- _What you have to do_
Across the entries below, tally every line that holds the word "технічної". Give only the tally.

- _Dataset entries_
======

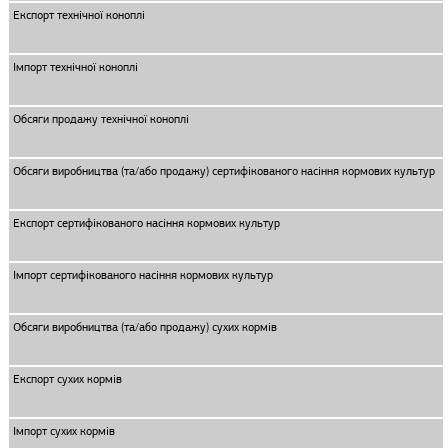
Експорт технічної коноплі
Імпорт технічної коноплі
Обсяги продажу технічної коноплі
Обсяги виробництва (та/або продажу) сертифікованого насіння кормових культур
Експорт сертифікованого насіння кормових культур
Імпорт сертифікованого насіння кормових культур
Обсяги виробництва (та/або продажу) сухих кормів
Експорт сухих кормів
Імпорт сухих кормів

======

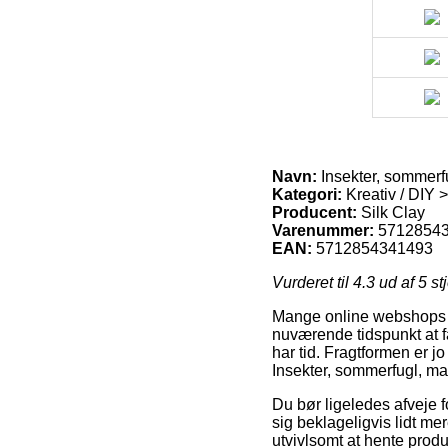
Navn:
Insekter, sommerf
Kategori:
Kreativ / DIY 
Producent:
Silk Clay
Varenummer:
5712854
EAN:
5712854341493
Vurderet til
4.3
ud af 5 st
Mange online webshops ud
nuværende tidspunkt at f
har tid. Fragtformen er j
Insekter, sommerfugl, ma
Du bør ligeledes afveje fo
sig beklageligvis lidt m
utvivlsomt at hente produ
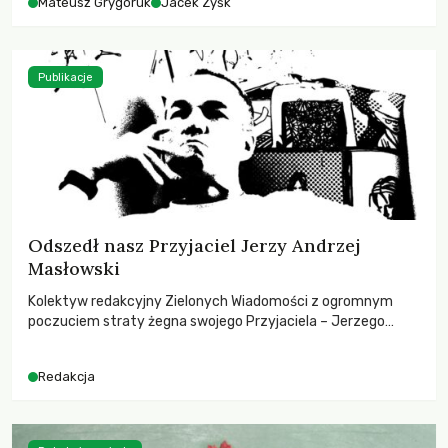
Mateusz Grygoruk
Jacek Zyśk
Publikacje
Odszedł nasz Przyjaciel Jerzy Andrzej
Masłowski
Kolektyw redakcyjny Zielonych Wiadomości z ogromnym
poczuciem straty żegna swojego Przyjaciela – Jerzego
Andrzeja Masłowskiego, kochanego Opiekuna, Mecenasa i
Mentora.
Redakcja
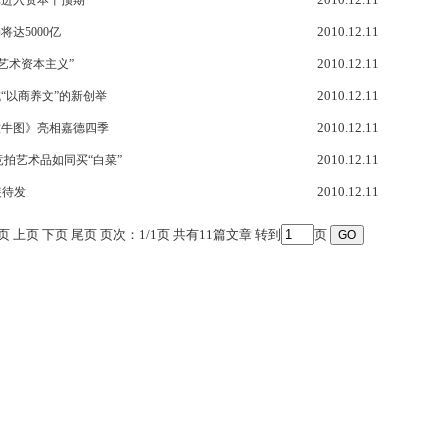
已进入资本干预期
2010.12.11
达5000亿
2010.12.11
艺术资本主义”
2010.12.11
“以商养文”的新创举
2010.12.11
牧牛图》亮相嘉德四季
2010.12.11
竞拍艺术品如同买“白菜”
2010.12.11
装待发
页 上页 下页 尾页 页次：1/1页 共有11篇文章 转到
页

======

- _Exercise output_
3